La Vie devant ses yeux : Critique

Julien Foussereau | 1 septembre 2008
Julien Foussereau | 1 septembre 2008

Vadim Prelman avait fait forte impression à ses débuts avec House of Sand and Fog, inédit chez nous, grâce au recul et à la pertinence de son regard slave sur la société américaine, l'énorme travail de sa direction d'acteurs et son impressionnant sens visuel. Rien que pour ses superbes compositions à base de nuages et d'éléments naturels soulignant le caractère immuable des choses de la vie, Vadim Perelman en disait long sur notre violente nature engendrant des erreurs condamnées à être inlassablement répétées. Premier film remarquable et auteur à suivre...

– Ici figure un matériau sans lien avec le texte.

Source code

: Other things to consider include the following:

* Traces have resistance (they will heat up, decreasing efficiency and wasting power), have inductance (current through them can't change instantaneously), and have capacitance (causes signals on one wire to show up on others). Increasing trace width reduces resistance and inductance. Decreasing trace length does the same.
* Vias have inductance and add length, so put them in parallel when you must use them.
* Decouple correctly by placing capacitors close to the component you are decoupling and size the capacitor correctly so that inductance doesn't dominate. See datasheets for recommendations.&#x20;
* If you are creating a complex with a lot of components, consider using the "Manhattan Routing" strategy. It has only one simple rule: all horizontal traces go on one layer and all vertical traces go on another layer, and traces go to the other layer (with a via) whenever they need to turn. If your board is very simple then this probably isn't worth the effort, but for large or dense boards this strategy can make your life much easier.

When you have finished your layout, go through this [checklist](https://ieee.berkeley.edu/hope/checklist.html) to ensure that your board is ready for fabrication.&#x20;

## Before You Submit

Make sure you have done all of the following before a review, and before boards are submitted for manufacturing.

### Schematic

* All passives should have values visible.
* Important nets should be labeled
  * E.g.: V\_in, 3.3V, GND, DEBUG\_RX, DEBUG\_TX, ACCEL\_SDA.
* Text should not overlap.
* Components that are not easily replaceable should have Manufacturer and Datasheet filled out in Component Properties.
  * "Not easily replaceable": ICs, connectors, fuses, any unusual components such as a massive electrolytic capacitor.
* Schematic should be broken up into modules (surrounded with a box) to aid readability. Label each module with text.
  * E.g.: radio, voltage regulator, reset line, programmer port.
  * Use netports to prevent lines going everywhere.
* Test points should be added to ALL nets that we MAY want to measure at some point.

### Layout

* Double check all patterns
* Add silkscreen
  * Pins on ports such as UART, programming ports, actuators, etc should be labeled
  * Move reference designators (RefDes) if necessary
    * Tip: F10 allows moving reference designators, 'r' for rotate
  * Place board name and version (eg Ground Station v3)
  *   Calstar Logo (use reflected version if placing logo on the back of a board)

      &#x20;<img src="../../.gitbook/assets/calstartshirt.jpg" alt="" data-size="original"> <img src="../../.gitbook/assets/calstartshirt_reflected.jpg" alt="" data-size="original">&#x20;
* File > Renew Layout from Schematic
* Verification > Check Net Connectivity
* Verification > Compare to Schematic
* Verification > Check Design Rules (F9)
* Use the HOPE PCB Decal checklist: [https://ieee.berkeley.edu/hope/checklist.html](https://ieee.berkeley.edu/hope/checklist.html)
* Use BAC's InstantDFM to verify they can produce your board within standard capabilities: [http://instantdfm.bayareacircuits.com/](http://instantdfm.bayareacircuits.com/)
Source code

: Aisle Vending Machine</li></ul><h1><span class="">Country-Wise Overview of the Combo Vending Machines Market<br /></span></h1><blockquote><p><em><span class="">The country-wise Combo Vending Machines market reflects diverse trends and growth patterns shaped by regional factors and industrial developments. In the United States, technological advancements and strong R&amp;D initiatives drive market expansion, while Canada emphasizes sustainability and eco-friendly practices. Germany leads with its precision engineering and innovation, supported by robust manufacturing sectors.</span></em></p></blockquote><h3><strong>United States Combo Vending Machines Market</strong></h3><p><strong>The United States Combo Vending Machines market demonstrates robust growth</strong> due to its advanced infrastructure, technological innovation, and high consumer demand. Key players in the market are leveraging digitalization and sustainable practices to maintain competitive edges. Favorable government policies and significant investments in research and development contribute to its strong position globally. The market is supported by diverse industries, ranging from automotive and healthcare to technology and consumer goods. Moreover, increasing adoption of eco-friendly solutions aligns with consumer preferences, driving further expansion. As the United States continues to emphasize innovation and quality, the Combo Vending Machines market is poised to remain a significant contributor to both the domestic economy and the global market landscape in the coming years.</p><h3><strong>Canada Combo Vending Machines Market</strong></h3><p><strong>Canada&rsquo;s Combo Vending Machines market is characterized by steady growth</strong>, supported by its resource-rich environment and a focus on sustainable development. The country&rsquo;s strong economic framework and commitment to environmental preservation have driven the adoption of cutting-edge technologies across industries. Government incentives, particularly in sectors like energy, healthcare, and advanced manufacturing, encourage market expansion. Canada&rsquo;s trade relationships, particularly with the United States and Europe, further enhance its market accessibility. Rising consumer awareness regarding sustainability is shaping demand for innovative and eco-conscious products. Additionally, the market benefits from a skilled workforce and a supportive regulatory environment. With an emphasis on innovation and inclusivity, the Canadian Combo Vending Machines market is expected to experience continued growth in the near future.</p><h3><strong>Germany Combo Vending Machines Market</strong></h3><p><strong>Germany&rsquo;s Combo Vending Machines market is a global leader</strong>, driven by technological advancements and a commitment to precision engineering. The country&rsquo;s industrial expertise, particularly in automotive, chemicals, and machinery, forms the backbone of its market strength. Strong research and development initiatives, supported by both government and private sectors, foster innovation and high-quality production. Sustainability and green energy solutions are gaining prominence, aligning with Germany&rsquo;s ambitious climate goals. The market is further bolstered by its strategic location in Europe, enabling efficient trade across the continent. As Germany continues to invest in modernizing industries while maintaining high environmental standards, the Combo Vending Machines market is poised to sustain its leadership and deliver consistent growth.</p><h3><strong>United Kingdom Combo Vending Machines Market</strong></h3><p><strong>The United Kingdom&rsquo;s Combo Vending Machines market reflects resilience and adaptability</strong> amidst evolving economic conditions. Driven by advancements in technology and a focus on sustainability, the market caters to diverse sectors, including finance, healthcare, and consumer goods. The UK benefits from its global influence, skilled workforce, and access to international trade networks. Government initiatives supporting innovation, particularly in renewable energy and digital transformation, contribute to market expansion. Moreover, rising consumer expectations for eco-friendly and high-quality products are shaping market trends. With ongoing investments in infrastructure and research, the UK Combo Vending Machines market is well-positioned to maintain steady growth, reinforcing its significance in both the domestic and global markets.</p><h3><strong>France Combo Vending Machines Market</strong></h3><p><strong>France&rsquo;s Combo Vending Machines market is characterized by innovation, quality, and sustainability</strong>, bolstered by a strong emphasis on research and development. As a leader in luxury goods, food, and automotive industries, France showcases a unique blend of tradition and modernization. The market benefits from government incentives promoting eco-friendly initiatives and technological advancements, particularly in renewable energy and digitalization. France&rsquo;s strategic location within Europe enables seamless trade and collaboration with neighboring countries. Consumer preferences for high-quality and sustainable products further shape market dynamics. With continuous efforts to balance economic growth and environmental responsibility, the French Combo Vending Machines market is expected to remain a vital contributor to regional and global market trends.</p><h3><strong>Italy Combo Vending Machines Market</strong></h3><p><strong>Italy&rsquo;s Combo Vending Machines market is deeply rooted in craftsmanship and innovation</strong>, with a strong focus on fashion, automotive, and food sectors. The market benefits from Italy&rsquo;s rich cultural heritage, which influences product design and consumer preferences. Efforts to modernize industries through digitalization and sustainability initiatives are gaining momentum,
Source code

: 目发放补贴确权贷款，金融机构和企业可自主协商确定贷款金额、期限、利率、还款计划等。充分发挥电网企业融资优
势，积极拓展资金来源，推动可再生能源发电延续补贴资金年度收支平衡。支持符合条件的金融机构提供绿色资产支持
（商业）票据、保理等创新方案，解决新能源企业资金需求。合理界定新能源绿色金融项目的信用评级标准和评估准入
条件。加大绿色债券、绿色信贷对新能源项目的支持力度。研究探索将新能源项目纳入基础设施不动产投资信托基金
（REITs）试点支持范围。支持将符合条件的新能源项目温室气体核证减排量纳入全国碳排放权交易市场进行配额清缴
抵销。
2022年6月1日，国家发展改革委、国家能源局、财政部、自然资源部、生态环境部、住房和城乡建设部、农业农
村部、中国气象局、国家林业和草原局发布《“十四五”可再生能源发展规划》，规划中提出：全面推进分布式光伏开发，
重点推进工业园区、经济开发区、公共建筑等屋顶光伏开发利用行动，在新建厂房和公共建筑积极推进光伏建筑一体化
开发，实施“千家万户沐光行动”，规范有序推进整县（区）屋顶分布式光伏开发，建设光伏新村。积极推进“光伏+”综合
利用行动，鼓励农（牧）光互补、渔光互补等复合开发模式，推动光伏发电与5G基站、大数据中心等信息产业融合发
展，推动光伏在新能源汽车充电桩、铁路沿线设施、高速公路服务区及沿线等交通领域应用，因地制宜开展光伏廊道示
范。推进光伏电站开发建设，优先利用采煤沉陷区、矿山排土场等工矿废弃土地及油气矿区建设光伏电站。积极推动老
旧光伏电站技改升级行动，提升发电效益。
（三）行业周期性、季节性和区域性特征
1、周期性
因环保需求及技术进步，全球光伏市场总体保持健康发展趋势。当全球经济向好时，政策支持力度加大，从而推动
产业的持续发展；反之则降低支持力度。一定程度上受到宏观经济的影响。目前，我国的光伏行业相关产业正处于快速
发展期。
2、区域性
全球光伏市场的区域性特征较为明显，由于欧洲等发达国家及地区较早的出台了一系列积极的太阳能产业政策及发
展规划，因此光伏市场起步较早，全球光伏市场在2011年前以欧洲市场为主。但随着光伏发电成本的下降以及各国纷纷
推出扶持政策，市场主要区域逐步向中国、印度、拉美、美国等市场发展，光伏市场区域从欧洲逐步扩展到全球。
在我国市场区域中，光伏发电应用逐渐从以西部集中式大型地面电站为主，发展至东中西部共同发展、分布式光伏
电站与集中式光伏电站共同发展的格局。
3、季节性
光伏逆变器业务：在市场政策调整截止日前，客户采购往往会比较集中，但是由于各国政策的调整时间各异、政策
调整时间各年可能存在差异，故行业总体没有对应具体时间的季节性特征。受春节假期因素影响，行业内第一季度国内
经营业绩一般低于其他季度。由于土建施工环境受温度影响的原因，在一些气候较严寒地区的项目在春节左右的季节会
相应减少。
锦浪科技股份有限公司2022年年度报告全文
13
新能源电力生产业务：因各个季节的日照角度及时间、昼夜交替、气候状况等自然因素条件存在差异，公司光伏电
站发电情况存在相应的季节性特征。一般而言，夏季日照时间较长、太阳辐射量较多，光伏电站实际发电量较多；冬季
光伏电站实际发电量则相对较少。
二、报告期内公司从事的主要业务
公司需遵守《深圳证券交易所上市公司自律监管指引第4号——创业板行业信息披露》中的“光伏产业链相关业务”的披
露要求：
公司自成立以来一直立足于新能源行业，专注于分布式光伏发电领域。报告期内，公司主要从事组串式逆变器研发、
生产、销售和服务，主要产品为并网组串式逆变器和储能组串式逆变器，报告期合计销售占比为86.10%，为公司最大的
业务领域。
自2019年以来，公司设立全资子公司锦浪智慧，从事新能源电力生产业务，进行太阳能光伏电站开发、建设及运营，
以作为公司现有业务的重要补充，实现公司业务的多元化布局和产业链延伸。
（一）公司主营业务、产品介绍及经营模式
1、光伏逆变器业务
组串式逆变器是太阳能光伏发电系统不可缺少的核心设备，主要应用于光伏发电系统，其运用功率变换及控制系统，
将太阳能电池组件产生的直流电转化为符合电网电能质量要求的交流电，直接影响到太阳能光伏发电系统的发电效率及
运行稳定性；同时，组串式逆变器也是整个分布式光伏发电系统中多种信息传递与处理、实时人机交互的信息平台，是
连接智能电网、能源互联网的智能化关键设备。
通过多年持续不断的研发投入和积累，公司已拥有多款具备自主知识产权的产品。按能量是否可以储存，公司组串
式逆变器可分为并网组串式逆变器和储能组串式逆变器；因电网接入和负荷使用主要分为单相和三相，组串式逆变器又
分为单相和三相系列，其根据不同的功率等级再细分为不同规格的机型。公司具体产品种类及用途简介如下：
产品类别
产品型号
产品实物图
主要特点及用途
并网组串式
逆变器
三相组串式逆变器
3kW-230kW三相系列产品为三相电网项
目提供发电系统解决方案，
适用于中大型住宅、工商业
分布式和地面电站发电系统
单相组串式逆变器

Il est important de rappeler à quel point Perelman avait visé juste en adaptant le roman d'Andre Dubus, cela permet de mesurer sa dégringolade avec La Vie devant ses yeux, deuxième film et incroyable plantage en règle. Diana et Maureen sont les deux ados inséparables dans leur bourgade du Connecticut. La première est l'exacte opposée de la seconde ; la blonde délurée, fumeuse de joints aux mœurs légères vs. la brune pieuse et prude attendant le prince charmant et le coït postnuptial. Un malade fait irruption au lycée avec un M-16, descend tout ce qui bouge avant de mettre en joue les deux amies. Quinze ans plus tard, Diana est prof d'histoire de l'art, assagie et maman d'une gamine aussi turbulente qu'elle ado. A la veille de la commémoration de cette tragédie « Columbienne », Diana perd pied à force de revivre ce sombre évènement et voir des gens censément morts. L'histoire est aussi ambitieuse que le traitement formel. D'ailleurs, les amateurs de House of Sand and Fog seront en terrain connu dès l'ouverture panthéiste sauf que la tentative de greffe se solde par un beau rejet.

 

 

Perelman ne parvient jamais à donner le bon tempo à son film. Il n'est pas aidé en cela par un scénario se rêvant vertigineux par ses enchevêtrements temporels mais se révèle essentiellement soporifique par ses questionnements existentiels à destination des demeurés. Le passé est-il vraiment le passé ? Le présent, présent ? Ou absent ? En outre, le fossé entre les intentions scénaristiques et le résultat à l'écran lui est très préjudiciable. S'envisageant comme éthéré, le récit de La Vie devant ses yeux apparaît surtout comme artificiel, une mécanique branlante s'articulant autour d'un twist fumeux, démontable avant le premier tiers, déjà vu ailleurs en bien mieux. Avant d'en arriver là, il faudra toute la patience du monde afin de se fader des séquences où onirisme rime avec ralenti à outrance et esthétique de pub pour serviettes anti-fuite. Evan Rachel Wood et Uma Thurman ont beau se démener comme des diablesses pour donner corps à Diana, elles ne peuvent pas lutter contre la platitude des dialogues qu'on leur met en bouche, véritables véhicules pour philo de comptoir.

 

Résumé

C'est un peu ça, le gros problème de La Vie devant ses yeux : s'affirmer comme profond et existentiel alors que sa vanité et sa prétention sautent aux yeux. Telle une grenouille voulant être plus grosse qu'un bœuf. Seulement, à la différence de la fable de La Fontaine, la baudruche est déjà crevée avant même de commencer à pomper.